Start of Document segment
I have been reading my NetGalley books behind the scenes, filling in September, October and November’s publications, and have saved up some reviews for next week but this is a good solid non-fiction title that fits in with Nonfiction November. Yes, it’s a music/neuroscience book by a Rogers but is very different from Jude Rogers’ “The Sound of Being Human” (links to review on Shiny New Books) and the two books complement each other nicely.
Dr Susan Rogers and Ogi Ogas – “This is What it Sounds Like: What the Music You Love Says About You”
(25 October 2022, NetGalley)
Music’s features do not predict love – music listening does. Two people can listen to the exact same song and report dramatically different accounts of “This is what it sound like … to me.”
Rogers is a sound engineer who worked for such luminaries as Prince: she went back into education mid-life in order to study psychology and came out with a PhD and as a professor of cognitive neuroscience. Ogi Ogas is more in the background, providing neuroscience detail and notes on research and being credited as co-author.
End of Document segment
Start of Record excerpts
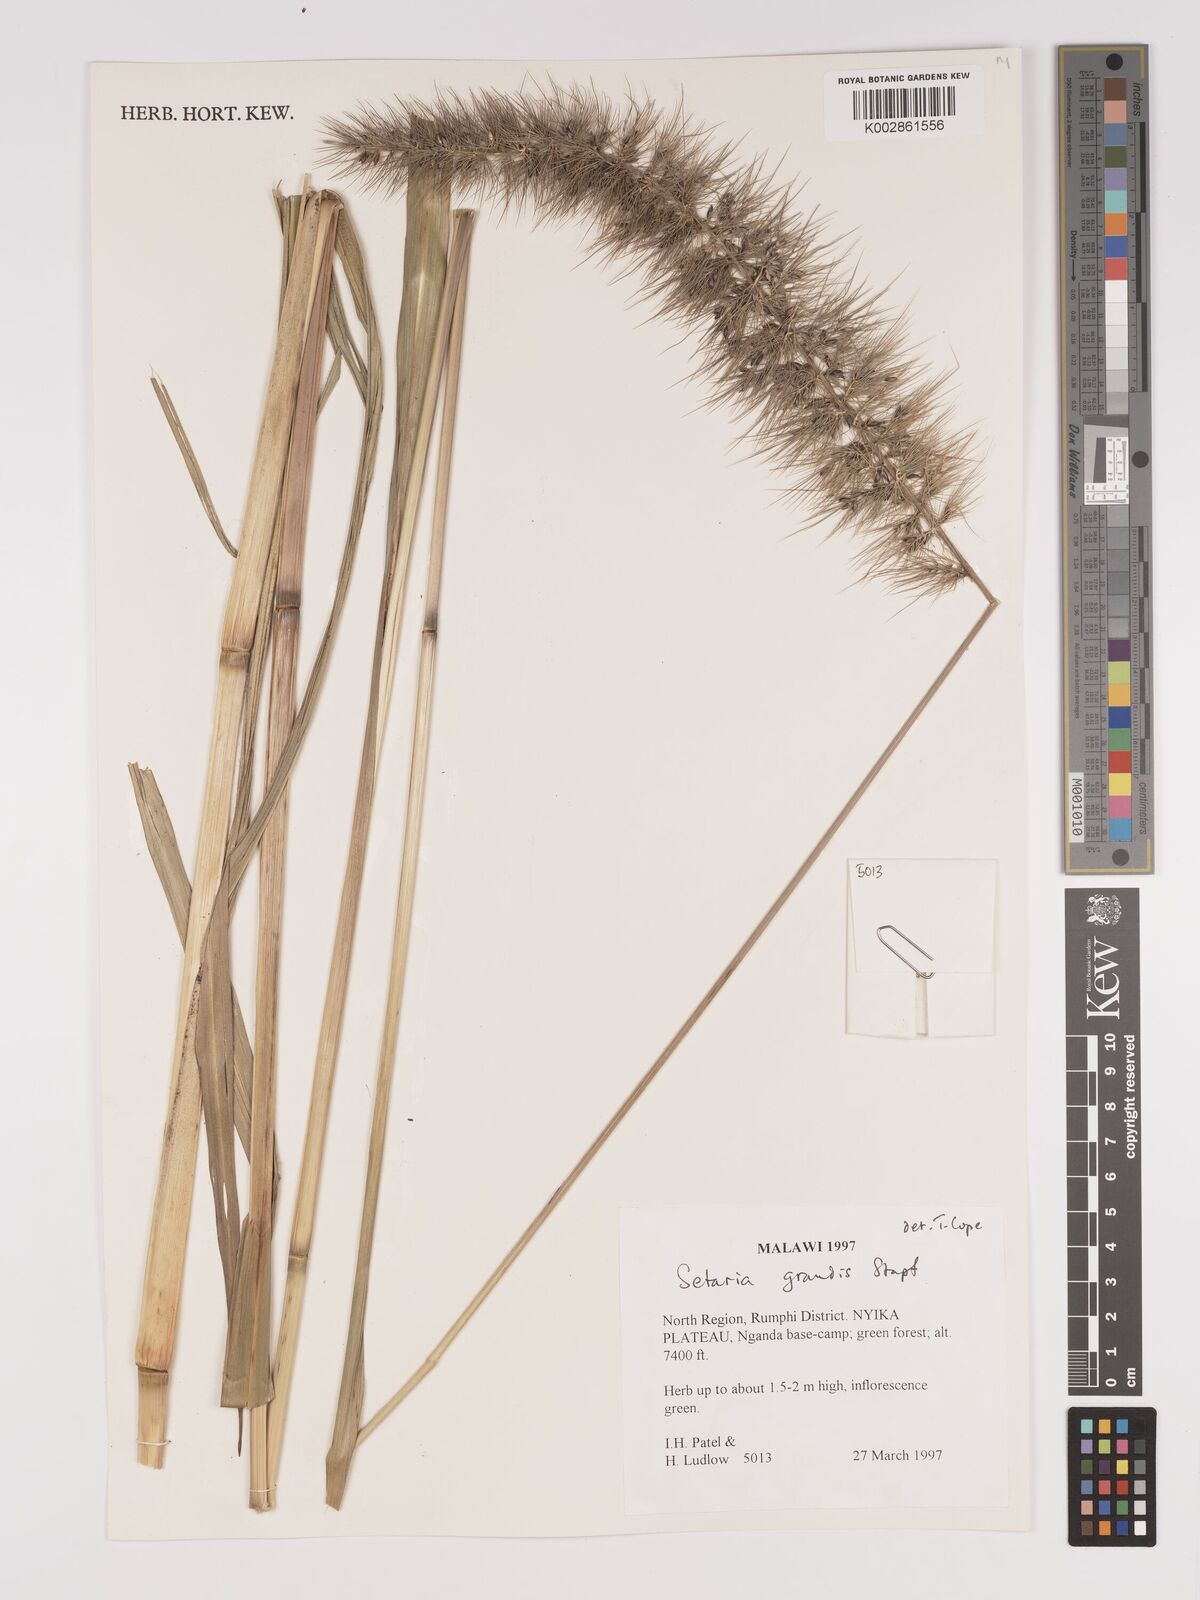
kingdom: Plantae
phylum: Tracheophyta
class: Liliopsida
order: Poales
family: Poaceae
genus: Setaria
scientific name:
End of Record excerpts
Start of Record excerpts
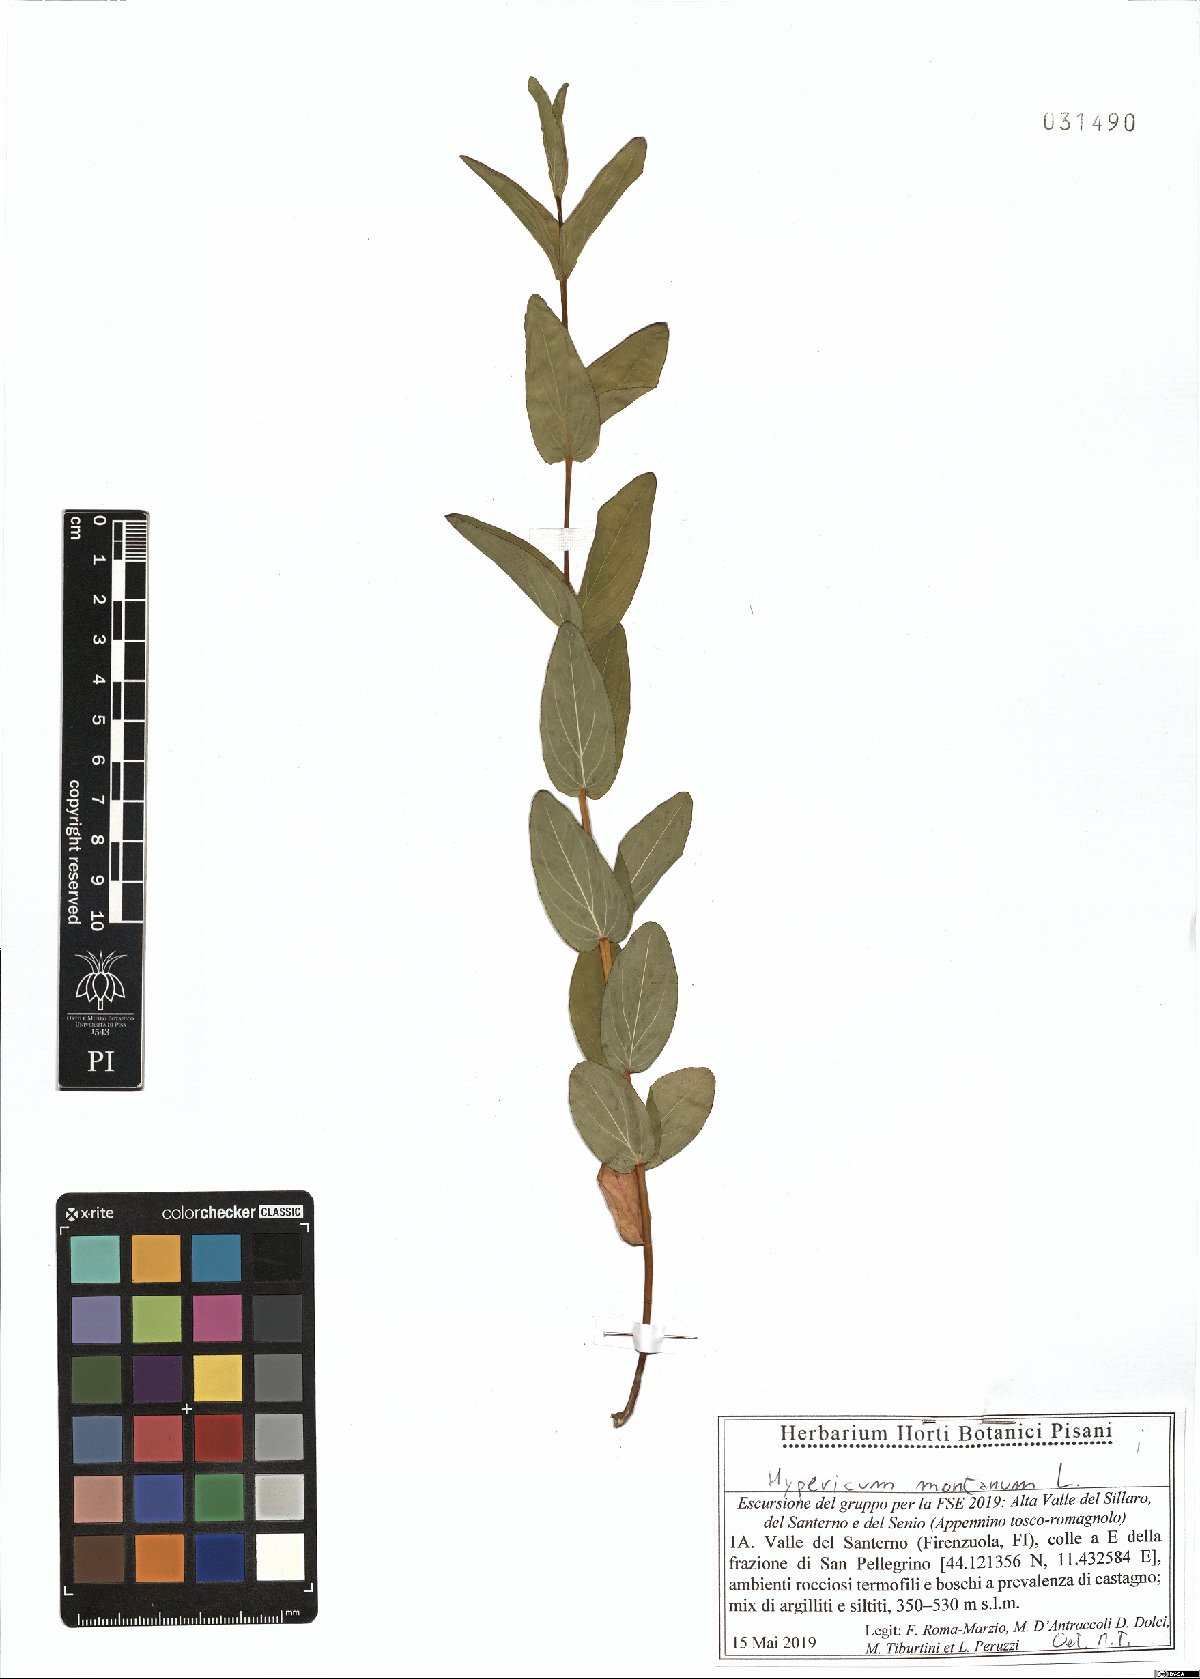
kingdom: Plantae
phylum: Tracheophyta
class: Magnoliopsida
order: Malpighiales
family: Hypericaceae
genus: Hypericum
End of Record excerpts
**Tasks to carry out**
- 1) In the book review, what work did Susan Rogers do before she went back into education?
- 2) Please continue the book review of the music and neuroscience title from its last sentence.
The records have no connection to the book review.

**The results**
- 1) She was a sound engineer who worked for luminaries such as Prince.

- 2)
Rogers’ central thesis is that there are seven dimensions of music listening, and by paying attention to these we can work out why we love a particular piece of music / song / record and even learn something about ourselves in the process (I wasn’t entirely convinced by this: does my love of the timbre of an American slightly whiny man’s voice (They Might Be Giants, REM, Weezer, et al.) really say much about my own personality?). The dimensions themselves are useful pegs to hang decisions about music on: authenticity, melody, realism, rhythm, etc. and the suggestions for tracks to listen to that feature various aspects of these were useful and interesting and enlivened a few dinner times.
There’s lots of detail, especially in the later chapters, about what our brain is doing when we hear familiar music or music we score highly when we first hear it.
Woven through the book are details of Rogers’ life in music, the developments in the technology of recording and how they changed what music sounded like, her reaction to various songs, records and musicians, and even a chapter on how the facets introduced in this book relate to music production. There are also short pieces from a range of her students and associates on their favourite piece of music and why they love it, so the text stays lively and varied throughout. The notes are great and there’s also a website, a playlist and the like to allow you to explore the text and its concepts further.
A really interesting and well done book, never boring or too technical.
Thank you to Random House for selecting me to read this book via NetGalley in return for an honest review. “This is What it Sounds Like” was published on 6 October 2022.
This was Book 8 for Nonfiction November.
Nov 28, 2022 @ 18:03:29
This sounds fascinating although I share your scepticism about the personality analysis. Does she mention earworms? Mine, sadly, are not always pieces of music I love.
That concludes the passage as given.